- _PROMPT_: Look below for the lines from the one with "80 281 1.50" to the one with "42 23 38688", and copy exactly those lines, both ends included.

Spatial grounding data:
+---+

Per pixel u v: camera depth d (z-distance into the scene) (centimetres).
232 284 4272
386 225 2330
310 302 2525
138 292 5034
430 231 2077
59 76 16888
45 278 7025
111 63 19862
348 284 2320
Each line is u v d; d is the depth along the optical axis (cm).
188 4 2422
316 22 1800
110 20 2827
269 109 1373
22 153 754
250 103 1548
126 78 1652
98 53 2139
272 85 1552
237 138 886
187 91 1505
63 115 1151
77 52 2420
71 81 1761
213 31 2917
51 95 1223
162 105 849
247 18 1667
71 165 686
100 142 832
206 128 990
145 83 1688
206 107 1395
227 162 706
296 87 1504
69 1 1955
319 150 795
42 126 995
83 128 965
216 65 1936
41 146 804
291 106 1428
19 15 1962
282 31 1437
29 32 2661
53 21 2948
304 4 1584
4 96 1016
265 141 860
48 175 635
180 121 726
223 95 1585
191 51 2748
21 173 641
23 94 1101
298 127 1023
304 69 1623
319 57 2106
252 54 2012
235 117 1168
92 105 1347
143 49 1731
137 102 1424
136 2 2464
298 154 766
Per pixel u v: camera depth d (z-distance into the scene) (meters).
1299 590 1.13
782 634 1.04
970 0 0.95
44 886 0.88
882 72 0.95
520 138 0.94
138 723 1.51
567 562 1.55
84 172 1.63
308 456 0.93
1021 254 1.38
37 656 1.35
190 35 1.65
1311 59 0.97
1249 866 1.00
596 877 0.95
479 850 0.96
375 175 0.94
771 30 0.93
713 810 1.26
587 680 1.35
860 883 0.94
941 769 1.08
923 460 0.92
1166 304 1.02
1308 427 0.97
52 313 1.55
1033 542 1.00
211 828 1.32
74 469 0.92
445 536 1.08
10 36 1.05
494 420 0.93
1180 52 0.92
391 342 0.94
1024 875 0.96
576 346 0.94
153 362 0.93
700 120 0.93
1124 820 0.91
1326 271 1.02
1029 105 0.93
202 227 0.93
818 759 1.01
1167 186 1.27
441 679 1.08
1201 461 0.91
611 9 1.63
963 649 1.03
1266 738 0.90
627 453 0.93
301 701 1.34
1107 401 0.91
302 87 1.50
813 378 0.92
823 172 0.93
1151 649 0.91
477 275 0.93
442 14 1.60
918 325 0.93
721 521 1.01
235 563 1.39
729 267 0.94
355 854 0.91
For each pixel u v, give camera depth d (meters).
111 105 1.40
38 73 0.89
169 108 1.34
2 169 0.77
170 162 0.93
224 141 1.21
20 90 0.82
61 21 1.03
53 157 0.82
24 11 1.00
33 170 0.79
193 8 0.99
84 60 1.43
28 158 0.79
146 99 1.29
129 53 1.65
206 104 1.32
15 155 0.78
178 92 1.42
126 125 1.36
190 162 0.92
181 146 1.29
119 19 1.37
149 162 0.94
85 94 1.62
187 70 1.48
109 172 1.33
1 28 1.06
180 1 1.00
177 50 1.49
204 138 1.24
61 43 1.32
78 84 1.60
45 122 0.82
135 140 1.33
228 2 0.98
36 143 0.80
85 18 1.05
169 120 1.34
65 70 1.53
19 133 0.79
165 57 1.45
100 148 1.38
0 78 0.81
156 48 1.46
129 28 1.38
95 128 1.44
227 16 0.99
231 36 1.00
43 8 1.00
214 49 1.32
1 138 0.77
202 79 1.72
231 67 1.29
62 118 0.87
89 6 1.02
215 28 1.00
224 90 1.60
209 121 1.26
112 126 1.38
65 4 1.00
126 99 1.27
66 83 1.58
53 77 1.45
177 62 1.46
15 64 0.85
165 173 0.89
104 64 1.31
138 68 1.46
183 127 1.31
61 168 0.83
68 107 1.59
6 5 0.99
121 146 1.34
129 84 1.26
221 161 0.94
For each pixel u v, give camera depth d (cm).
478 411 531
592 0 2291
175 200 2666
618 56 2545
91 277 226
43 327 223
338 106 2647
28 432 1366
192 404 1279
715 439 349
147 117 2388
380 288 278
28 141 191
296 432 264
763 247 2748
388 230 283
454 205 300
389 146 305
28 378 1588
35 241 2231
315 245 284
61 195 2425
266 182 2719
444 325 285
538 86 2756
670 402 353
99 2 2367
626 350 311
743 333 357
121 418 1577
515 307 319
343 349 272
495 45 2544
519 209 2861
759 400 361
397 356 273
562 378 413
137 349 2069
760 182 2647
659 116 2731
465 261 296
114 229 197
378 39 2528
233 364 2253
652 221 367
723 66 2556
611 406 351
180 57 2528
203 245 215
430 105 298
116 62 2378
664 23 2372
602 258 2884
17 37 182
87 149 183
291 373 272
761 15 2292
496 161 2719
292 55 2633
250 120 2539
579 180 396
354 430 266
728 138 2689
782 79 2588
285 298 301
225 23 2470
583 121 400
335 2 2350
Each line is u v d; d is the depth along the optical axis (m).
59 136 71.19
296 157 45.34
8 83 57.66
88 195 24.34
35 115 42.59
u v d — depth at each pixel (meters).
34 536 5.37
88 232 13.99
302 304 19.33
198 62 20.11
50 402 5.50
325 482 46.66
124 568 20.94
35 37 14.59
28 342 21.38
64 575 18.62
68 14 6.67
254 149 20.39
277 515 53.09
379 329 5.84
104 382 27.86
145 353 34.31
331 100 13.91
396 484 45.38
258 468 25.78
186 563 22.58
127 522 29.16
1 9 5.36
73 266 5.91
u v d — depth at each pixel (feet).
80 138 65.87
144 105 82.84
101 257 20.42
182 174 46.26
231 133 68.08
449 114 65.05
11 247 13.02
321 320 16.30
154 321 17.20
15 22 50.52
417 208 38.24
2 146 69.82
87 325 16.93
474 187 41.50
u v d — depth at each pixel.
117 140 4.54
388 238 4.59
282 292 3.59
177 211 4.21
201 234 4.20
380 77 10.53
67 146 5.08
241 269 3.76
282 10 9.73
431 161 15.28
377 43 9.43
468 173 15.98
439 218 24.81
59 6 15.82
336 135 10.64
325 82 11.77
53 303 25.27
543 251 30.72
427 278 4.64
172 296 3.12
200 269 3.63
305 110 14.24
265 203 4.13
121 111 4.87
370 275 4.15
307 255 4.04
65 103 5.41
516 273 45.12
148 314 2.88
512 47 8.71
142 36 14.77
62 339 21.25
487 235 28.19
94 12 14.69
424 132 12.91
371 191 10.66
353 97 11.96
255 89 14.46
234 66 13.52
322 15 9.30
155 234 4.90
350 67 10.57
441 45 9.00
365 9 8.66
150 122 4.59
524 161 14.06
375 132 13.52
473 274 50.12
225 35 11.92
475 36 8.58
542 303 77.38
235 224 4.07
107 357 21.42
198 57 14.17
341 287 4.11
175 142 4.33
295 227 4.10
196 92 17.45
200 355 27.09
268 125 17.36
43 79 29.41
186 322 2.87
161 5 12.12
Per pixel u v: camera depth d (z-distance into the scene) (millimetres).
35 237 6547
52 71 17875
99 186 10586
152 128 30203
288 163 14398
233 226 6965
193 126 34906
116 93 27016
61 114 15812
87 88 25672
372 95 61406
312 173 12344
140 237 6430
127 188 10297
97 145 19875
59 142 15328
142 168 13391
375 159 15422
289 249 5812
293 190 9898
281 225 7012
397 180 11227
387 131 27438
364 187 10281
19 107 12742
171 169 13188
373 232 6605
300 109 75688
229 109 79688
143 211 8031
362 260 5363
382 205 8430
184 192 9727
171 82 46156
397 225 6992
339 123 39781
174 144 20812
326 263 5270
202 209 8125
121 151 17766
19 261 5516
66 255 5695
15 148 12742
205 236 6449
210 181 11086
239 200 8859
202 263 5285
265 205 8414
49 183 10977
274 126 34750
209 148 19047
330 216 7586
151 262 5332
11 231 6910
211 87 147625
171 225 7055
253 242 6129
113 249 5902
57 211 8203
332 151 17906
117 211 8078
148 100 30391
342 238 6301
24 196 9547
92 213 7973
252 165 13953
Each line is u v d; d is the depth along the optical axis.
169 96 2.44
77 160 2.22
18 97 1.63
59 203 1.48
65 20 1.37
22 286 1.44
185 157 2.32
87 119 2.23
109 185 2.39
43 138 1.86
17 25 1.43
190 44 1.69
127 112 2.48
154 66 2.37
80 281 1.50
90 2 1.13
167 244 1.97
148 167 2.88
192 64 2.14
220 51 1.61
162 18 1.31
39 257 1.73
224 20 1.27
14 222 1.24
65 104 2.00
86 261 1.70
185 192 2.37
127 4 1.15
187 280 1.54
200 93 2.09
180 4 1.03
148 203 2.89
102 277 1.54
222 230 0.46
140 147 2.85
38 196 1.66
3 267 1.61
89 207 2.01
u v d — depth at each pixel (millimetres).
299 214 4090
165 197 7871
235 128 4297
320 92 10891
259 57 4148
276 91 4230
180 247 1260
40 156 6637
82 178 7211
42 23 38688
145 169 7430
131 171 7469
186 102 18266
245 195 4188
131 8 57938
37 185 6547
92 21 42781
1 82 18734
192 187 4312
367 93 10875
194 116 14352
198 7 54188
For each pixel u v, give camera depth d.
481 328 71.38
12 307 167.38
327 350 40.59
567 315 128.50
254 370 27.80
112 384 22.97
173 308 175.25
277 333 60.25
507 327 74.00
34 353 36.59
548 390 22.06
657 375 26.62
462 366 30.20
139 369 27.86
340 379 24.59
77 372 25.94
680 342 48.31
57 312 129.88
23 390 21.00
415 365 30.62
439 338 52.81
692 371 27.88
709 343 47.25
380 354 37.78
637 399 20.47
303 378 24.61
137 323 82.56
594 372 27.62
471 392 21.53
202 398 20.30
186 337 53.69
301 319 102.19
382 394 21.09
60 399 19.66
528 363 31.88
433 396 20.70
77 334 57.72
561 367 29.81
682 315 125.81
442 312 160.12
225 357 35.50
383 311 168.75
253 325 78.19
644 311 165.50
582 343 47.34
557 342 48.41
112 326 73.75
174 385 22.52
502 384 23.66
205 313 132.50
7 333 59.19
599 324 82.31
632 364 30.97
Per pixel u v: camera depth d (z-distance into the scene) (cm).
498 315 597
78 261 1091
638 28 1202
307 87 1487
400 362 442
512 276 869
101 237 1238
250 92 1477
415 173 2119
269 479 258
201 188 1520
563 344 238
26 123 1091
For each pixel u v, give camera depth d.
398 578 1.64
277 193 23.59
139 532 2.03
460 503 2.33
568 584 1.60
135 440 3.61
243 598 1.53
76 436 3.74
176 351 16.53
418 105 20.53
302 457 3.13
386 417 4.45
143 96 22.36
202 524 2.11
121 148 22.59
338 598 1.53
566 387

+---+

- _RESULT OF THIS EXERCISE_:
80 281 1.50
90 2 1.13
167 244 1.97
148 167 2.88
192 64 2.14
220 51 1.61
162 18 1.31
39 257 1.73
224 20 1.27
14 222 1.24
65 104 2.00
86 261 1.70
185 192 2.37
127 4 1.15
187 280 1.54
200 93 2.09
180 4 1.03
148 203 2.89
102 277 1.54
222 230 0.46
140 147 2.85
38 196 1.66
3 267 1.61
89 207 2.01
u v d — depth at each pixel (millimetres).
299 214 4090
165 197 7871
235 128 4297
320 92 10891
259 57 4148
276 91 4230
180 247 1260
40 156 6637
82 178 7211
42 23 38688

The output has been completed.